Asia
El cuarto trimestre se caracterizó por una volatilidad significativa en los mercados asiáticos del alambre de cobre. El periodo comenzó con un impulso alcista impulsado por importantes interrupciones en las explotaciones mineras, entre ellas el cierre de la instalación de Grasberg en Indonesia tras un deslizamiento de tierra y los contratiempos en la producción en la República Democrática del Congo. Las tarifas de procesamiento del concentrado de cobre cayeron a mínimos históricos, lo que llevó a las fundiciones a registrar pérdidas y generó importantes presiones de costes en toda la cadena de valor.
A mediados del trimestre se produjo una consolidación, ya que los sectores tradicionales de la cadena de valor, como la construcción, el sector inmobiliario y los electrodomésticos, mostraron un estancamiento continuado.

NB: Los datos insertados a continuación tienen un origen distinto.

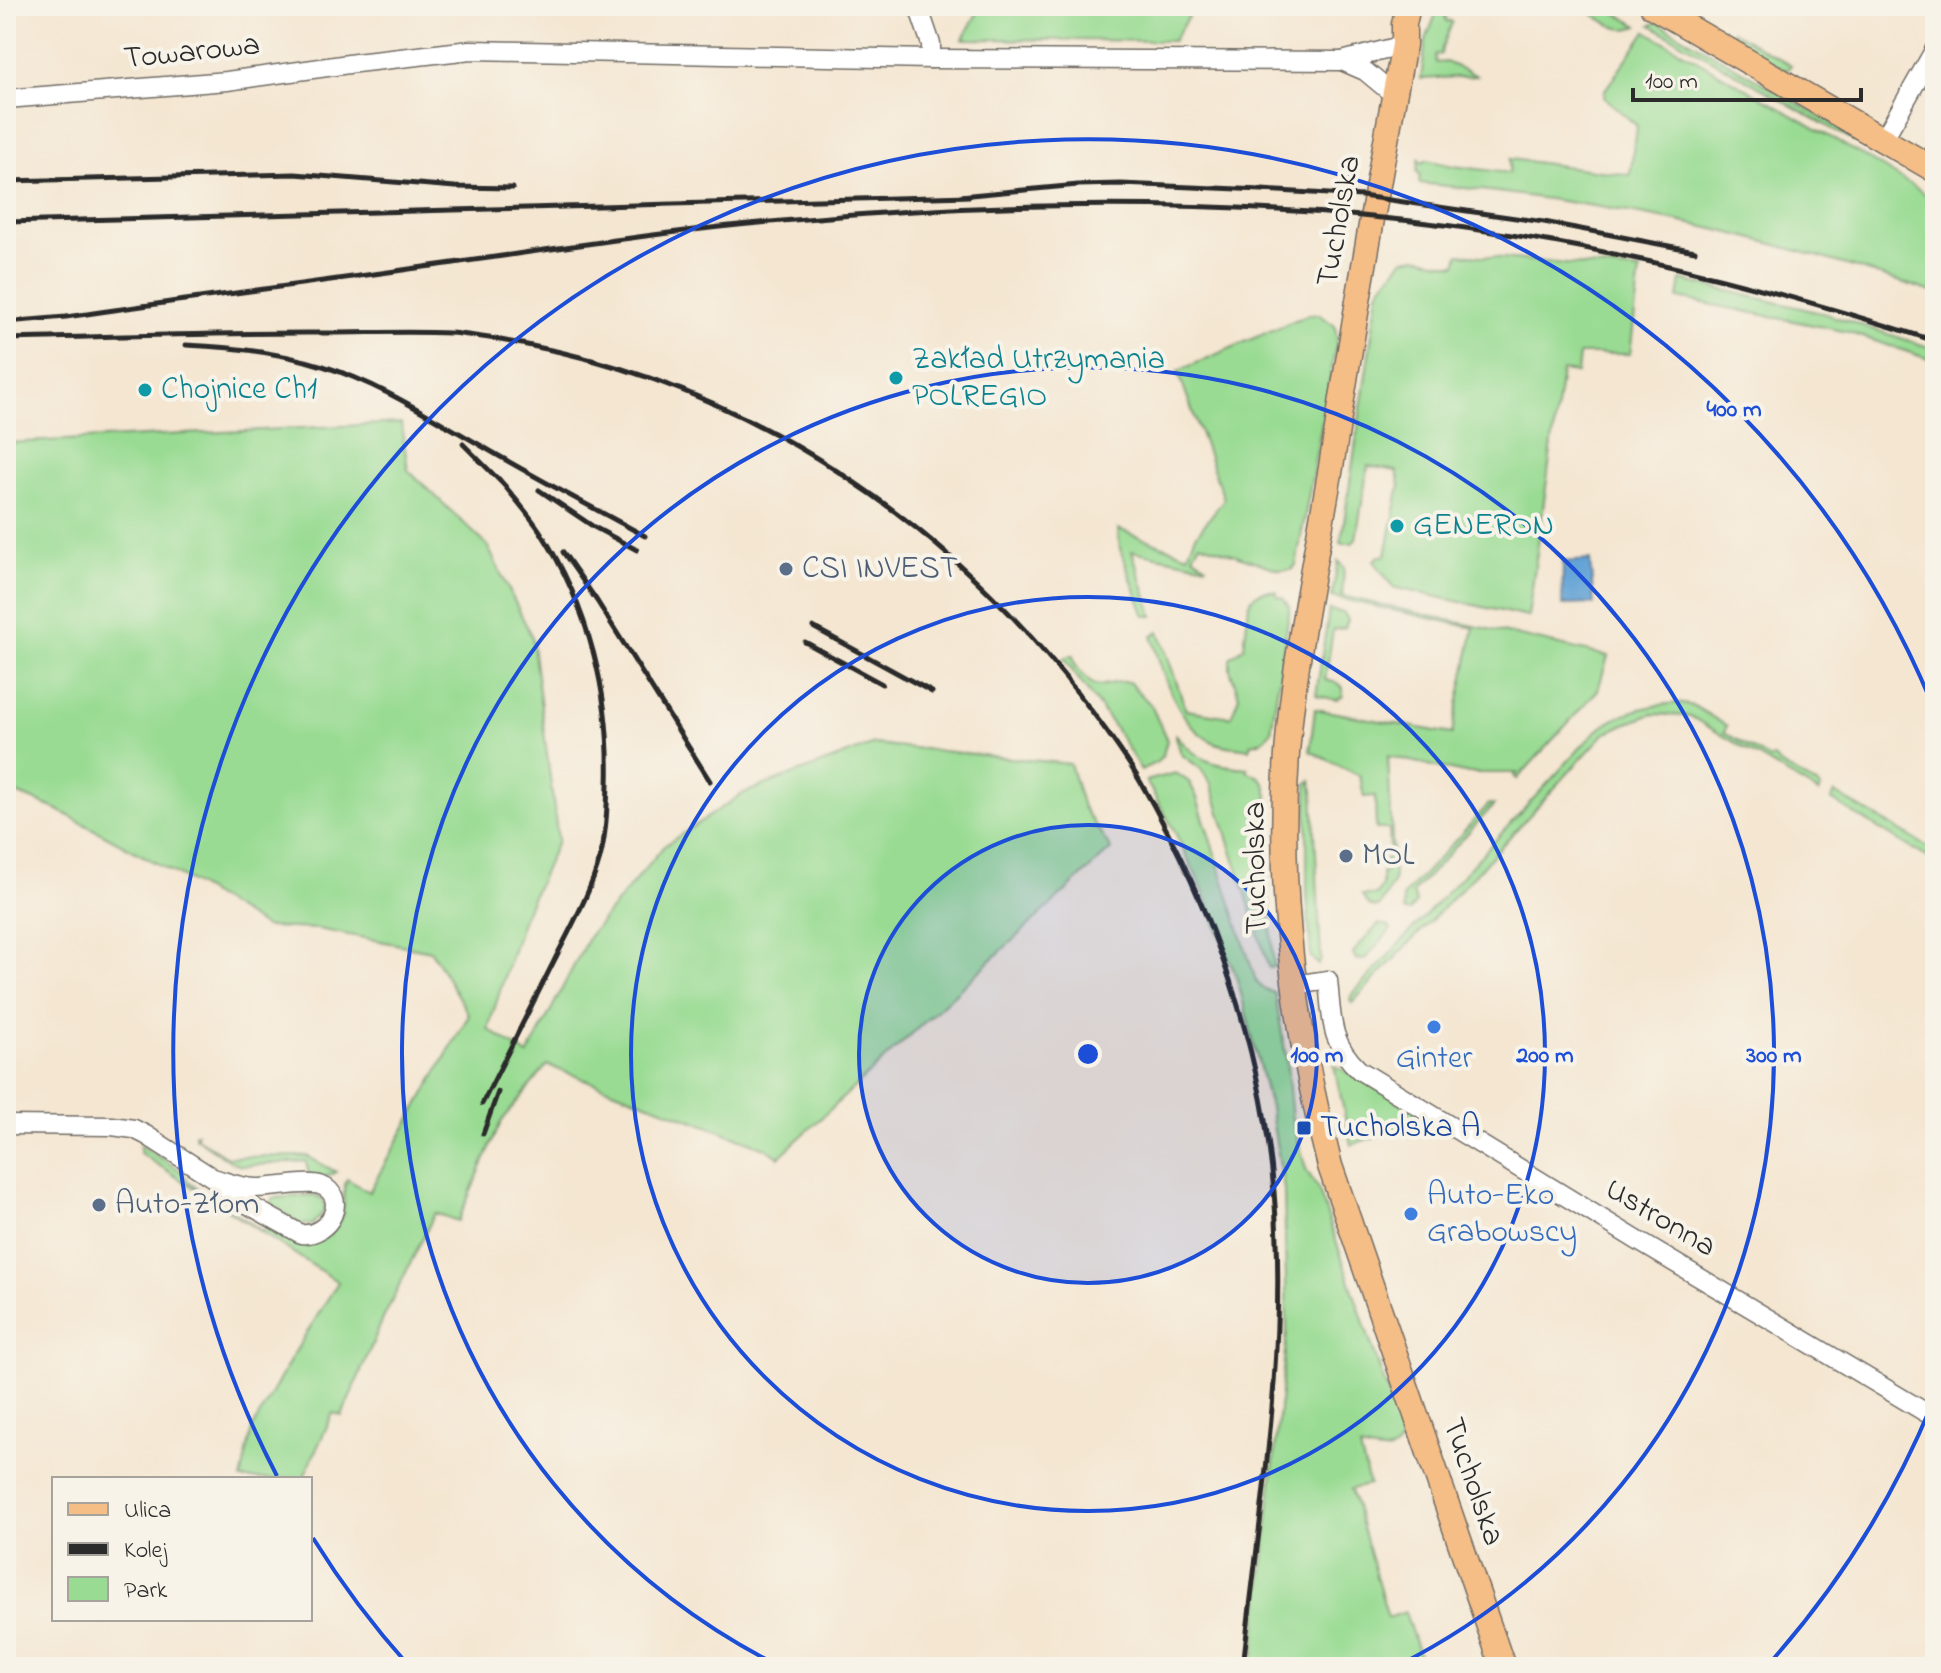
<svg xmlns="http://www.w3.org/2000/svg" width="1941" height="1673" font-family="'Indie Flower',sans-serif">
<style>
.green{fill:#99db93;stroke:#62835f;stroke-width:2}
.water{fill:#62a2d5;stroke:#466680;stroke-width:2}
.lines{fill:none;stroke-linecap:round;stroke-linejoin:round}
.minor-casing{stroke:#716c65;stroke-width:21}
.major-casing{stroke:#716c65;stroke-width:27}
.minor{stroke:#fff;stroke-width:18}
.major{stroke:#f6be87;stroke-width:24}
.rail{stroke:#2b2b2b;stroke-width:5}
.ring{fill:none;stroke:#1d4ed8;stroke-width:4}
.culture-dot{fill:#0f9aa8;stroke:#f7f3e8;stroke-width:3}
.service-dot{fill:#5c6f8a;stroke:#f7f3e8;stroke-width:3}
.shop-dot{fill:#3f7fe0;stroke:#f7f3e8;stroke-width:3}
.transit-dot{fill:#1a4fb4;stroke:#f7f3e8;stroke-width:3}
.labels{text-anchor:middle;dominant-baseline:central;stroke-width:8;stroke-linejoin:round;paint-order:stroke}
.street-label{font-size:32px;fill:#2b2b2b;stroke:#f7f3e8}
.culture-label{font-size:32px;fill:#0d838f;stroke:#f7f3e8;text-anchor:start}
.service-label{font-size:32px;fill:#4e5e75;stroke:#f7f3e8;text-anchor:start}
.shop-label{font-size:32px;fill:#366cbe;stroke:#f7f3e8}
.transit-label{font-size:32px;fill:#164399;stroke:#f7f3e8;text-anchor:start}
.centre{fill:#1d4ed8;stroke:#f7f3e8;stroke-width:4}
.ring-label{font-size:24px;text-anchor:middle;font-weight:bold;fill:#1d4ed8;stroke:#f7f3e8;stroke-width:8;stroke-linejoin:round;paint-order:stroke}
</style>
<rect width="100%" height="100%" fill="#f7f3e8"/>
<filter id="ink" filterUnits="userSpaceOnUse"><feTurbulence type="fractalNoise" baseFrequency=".0125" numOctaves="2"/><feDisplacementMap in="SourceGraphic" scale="16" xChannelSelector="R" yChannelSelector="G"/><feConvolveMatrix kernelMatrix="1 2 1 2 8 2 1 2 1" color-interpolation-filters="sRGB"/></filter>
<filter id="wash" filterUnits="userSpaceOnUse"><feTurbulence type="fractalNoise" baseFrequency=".006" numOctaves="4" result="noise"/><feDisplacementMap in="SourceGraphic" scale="32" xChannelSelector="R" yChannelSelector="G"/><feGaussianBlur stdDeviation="1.8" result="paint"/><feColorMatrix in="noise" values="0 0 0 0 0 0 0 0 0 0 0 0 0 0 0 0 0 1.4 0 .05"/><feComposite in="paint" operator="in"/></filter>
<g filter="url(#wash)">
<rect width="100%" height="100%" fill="#f4e6d1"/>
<g class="green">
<polygon points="981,6 1195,6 1173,41 963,39"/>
<polygon points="1439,6 1454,7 1448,9 1450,14 1445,17 1447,22 1451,21 1452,23 1442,48 1441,54 1435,56 1436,63 1446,62 1478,76 1421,79 1426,40"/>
<path d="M1585 6H1604L1638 26C1620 34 1609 24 1594 15L1592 10 1586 11Z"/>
<polygon points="1656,23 1659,23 1899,162 1895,165 1651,25"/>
<path d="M1646 31 1879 165 1935 200V293C1850 265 1765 239 1677 221 1592 204 1505 192 1419 183L1420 174 1417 172 1419 159 1422 163 1427 160 1453 166 1509 173 1510 159 1630 175 1637 126 1604 97 1605 90Z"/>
<polygon points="1732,31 1791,65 1788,69 1785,70 1731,39"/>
<path d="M1459 254 1640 271 1630 354H1579L1577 373 1562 371 1528 617 1393 587 1374 561 1377 557 1386 555 1400 485 1397 471 1368 466 1356 539 1352 543H1341L1378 293C1384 280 1396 272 1403 259L1417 257 1456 265Z"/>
<polygon points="1681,280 1826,314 1935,349 1935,361 1848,332 1678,298"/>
<polygon points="1319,314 1335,326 1337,339 1296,565 1291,570 1280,570 1200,543 1193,556 1207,566 1132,551 1153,616 1145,616 1120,549 1118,529 1188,555 1195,537 1224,499 1178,371 1307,315"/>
<path d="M401 423 408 470 487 545 532 637 558 840 523 918 488 1029 528 1055 589 936 664 846 744 793 874 744 1070 764 1083 807 1111 849 779 1157 765 1148 547 1065 501 1122 458 1221 435 1213 382 1321 342 1416 333 1413 303 1479H241L252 1429 292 1357 338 1282 140 1153V1145L180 1170 190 1183 262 1231 264 1229C270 1230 277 1231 283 1233 302 1240 312 1251 331 1233 337 1227 342 1219 343 1211 345 1197 341 1193 347 1179L369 1192 469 1015 431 951 318 929 265 927 186 879 56 809 6 789V443Z"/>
<polygon points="1338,561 1344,568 1342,596 1608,656 1598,690 1517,779 1514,776 1517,773 1464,773 1388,756 1394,881 1380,906 1375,908 1369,905 1362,895 1376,895 1382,886 1382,872 1386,872 1385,859 1390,858 1389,829 1376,829 1375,796 1364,797 1360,776 1310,751 1315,709 1452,734 1474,628 1332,597"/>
<path d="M1268 591 1277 592V596L1283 598 1290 606 1271 732C1265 740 1260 743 1250 744V749C1238 747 1224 747 1213 742 1179 727 1160 670 1152 636L1159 631 1186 710 1231 717 1239 696 1230 669V658L1244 647 1249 604C1253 595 1258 592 1268 591Z"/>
<polygon points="1329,610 1344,613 1348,620 1345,628 1333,630 1325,680 1337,683 1343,688 1343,696 1336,700 1316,695"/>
<path d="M1073 655C1073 663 1076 666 1081 672 1101 698 1103 679 1129 682L1151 705 1167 740 1163 755 1157 762 1141 770 1113 725 1063 658Z"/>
<path d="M1677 703 1694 706 1727 726 1724 732 1770 759 1774 757 1778 763 1819 786 1820 789 1819 793 1690 716 1653 714 1625 724 1604 734 1484 865 1352 1003 1350 1001 1351 996 1595 732C1621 712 1644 706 1677 703Z"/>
<path d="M1175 733C1195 761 1215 766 1248 768V772C1262 776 1266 782 1268 796L1267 869 1274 967 1269 968 1211 784 1201 769 1181 754Z"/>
<path d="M1176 773 1189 782 1196 795 1256 981 1261 987 1275 994 1286 1056 1292 1119 1306 1169 1319 1191 1403 1437C1395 1458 1378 1452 1360 1448L1369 1485 1351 1489 1388 1618 1405 1612 1423 1667H1253L1287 1332 1284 1189 1270 1107 1238 982 1201 886 1172 826 1146 781Z"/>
<polygon points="1311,780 1313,791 1321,959 1318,965 1311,957 1307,893 1307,784"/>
<polygon points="1835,793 1935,851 1935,862 1831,800"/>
<polygon points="1489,804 1494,805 1413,892 1416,903 1409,912 1404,911 1403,897 1405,894"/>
<polygon points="1379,924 1389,926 1391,929 1389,932 1364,960 1356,959 1353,954 1355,950"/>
<polygon points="1334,1065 1429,1118 1351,1145"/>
<polygon points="197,1133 197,1138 227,1157 307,1156 336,1172 325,1177 309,1175 306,1161 242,1166 234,1163 198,1140 195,1138 195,1134"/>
<polygon points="314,1195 322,1199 325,1207 322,1214 312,1225 300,1224 271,1204 271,1202 274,1198"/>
</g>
<polygon class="water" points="1590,560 1594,604 1562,605 1563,562"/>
</g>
<g filter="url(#ink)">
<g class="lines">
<g class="minor-casing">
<g id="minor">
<polyline points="918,6 931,44 931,59"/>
<polyline points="1342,61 1365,71 1394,95"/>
<polyline points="6,99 227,81 356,63 471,50 931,59 1342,61 1404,45"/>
<polyline points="1883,140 1935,49"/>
<path d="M1294 985 1328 980C1332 1018 1329 1042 1359 1070L1640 1242 1935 1418"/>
<path d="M6 1125 112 1126 134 1129 146 1135 213 1178 238 1199 301 1234C330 1237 350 1196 320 1185 307 1181 272 1188 256 1188 241 1188 227 1182 213 1178"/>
</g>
</g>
<g class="major-casing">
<g id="major">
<path d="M1408 6 1404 24V45C1377 183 1354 322 1332 461 1317 551 1298 640 1289 730 1275 876 1293 1024 1330 1166L1503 1667"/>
<polyline points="1652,6 1935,170"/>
</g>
</g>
<use href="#minor" class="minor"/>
<use href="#major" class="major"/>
<g class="rail">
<polyline points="6,181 295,174 455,187 513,188"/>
<polyline points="960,196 1078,185 1121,184 1262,190 1362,196 1544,222 1695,251"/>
<polyline points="6,222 970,196"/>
<path d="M6 322 66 317C185 299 305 284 424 267 543 251 662 231 782 221 974 203 1168 199 1361 216 1557 233 1748 280 1935 341"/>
<path d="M6 339C113 337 221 332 328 333 368 333 409 331 450 333 475 335 502 340 527 345 750 387 948 522 1084 701 1104 727 1125 755 1141 783 1213 908 1262 1048 1274 1192 1288 1350 1260 1510 1243 1667"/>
<path d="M186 345C232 347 279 352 323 366 380 384 429 416 480 445 534 477 590 506 645 536"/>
<polyline points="463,444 505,486"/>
<polyline points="539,490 594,527 637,550"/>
<polyline points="563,552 597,601 710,781"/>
<polyline points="813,627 932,692"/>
<polyline points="805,642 882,684"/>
<path d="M482 1104C506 1057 529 1010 553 963 570 929 590 894 600 858 606 835 607 809 608 785 611 696 589 607 540 531 528 513 513 496 499 479"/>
<polyline points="483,1134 498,1092"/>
</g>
</g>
</g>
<circle cx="1088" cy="1054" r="229" fill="#1d4ed8" fill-opacity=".12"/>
<g class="ring">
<circle cx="1088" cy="1054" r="229"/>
<circle cx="1088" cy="1054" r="457"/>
<path d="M777 1665A686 686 0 1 1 1399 1665"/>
<path d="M1932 1404A914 914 0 0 1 1767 1666M409 1666A914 914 0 0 1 313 1538M277 1476A914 914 0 1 1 1932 704"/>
</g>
<g class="culture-dot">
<circle cx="896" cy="378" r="8"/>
<circle cx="145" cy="390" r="8"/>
<circle cx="1397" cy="526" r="8"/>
</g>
<g class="service-dot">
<circle cx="786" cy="569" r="8"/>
<circle cx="1346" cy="856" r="8"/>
<circle cx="99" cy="1205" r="8"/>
</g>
<g class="shop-dot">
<circle cx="1434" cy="1027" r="8"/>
<circle cx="1411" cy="1214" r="8"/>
</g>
<rect class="transit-dot" x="1296" y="1120" width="16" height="16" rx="4"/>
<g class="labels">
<g class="street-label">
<text transform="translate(192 53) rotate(-6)">Towarowa</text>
<text transform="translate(1340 221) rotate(-80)">Tucholska</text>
<text transform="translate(1257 868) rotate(-91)">Tucholska</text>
<text transform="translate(1660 1219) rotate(31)">Ustronna</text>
<text transform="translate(1472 1482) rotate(71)">Tucholska</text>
</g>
<g class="culture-label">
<text x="912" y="360">Zakład Utrzymania<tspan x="912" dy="37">POLREGIO</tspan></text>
<text x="161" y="390">Chojnice Ch1</text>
<text x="1413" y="526">GENERON</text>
</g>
<g class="service-label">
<text x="802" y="569">CSI INVEST</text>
<text x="1362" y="856">MOL</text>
<text x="115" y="1205">Auto-Złom</text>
</g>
<g class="shop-label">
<text x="1434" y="1059">Ginter</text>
<text x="1427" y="1196" text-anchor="start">Auto-Eko<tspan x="1427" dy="37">Grabowscy</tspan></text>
</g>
<g class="transit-label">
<text x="1320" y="1128">Tucholska A</text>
</g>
</g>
<circle cx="1088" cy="1054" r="12" class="centre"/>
<g class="ring-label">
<text x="1734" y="416">400 m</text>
<text x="1317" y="1062">100 m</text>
<text x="1545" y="1062">200 m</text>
<text x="1774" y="1062">300 m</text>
</g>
<rect width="1941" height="1673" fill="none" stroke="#f7f3e8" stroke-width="32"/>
<rect x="52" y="1477" width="260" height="144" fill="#f7f3e8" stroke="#a5a39c" stroke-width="2"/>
<rect x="68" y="1503" width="40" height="12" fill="#f6be87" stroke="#a5a39c" stroke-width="2"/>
<text x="124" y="1517" font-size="24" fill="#2b2b2b">Ulica</text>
<rect x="68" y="1543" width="40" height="12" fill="#2b2b2b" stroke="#a5a39c" stroke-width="2"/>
<text x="124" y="1557" font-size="24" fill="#2b2b2b">Kolej</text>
<rect x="68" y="1577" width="40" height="24" fill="#99db93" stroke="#a5a39c" stroke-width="2"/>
<text x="124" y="1597" font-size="24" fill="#2b2b2b">Park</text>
<path d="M1633 88v12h228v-12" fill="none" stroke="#2b2b2b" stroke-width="4"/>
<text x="1645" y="88" font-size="24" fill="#2b2b2b" stroke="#f7f3e8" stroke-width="6" paint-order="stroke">100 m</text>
</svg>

Sin embargo, en la última parte del trimestre se produjo un fuerte repunte hasta niveles récord, respaldado por las propuestas de limitación de la producción del sector, la disminución de la producción nacional de cobre electrolítico debido al mantenimiento de las fundiciones y el fortalecimiento de la demanda procedente de las infraestructuras eléctricas y los sectores de las nuevas energías.
Las instalaciones fotovoltaicas, la ampliación de la capacidad eólica y la producción de vehículos eléctricos mantuvieron un fuerte crecimiento, lo que compensó eficazmente la debilidad de los canales de consumo convencionales e impulsó los precios hasta máximos históricos al final del trimestre.
Europa
Los mercados europeos de alambre de cobre mostraron una marcada trayectoria alcista a lo largo del trimestre, que se aceleró especialmente en las últimas semanas. La región se benefició de las mismas restricciones del lado de la oferta que afectaban a los mercados mundiales, entre ellas las interrupciones de la producción en las principales explotaciones mineras de Chile y los continuos cierres en Indonesia.
La compresión de las tarifas de procesamiento y las presiones sobre los márgenes de las fundiciones limitaron la disponibilidad de cobre refinado, mientras que los niveles de existencias en los almacenes asiáticos de la LME disminuyeron significativamente, lo que redujo la disponibilidad de recursos al contado en las regiones no americanas. Esta escasez de oferta, combinada con la demanda constante procedente de los proyectos de modernización de la red eléctrica y la expansión de las infraestructuras de energías renovables, respaldó la apreciación sostenida de los precios observada en los mercados europeos.
Norteamérica
Los precios del alambre de cobre en América del Norte registraron una tendencia al alza durante el trimestre, respaldados por dinámicas regionales específicas. Las expectativas en torno a la política arancelaria desencadenaron un comportamiento de acaparamiento sustancial, lo que provocó la acumulación de existencias en los almacenes de la COMEX y, al mismo tiempo, creó oportunidades de arbitraje entre los mercados estadounidenses e internacionales.
Esta acumulación de existencias, junto con la clasificación nacional del cobre como mineral estratégico crítico y la especulación en curso sobre posibles aranceles futuros a la importación de productos de cobre refinado, mantuvo la presión al alza sobre los precios regionales. La prima del cobre de la COMEX respecto al de la LME se amplió, lo que refleja estas distorsiones del mercado impulsadas por las políticas y atrajo flujos de cobre refinado hacia la región.
Perspectiva de los analistas
Según Procurement Resource, es probable que el alambre de cobre siga mostrando solidez, respaldado por el aumento de las diferencias entre la oferta y la demanda, aunque sigue siendo probable que se mantenga una mayor volatilidad dados los elevados niveles de precios actuales.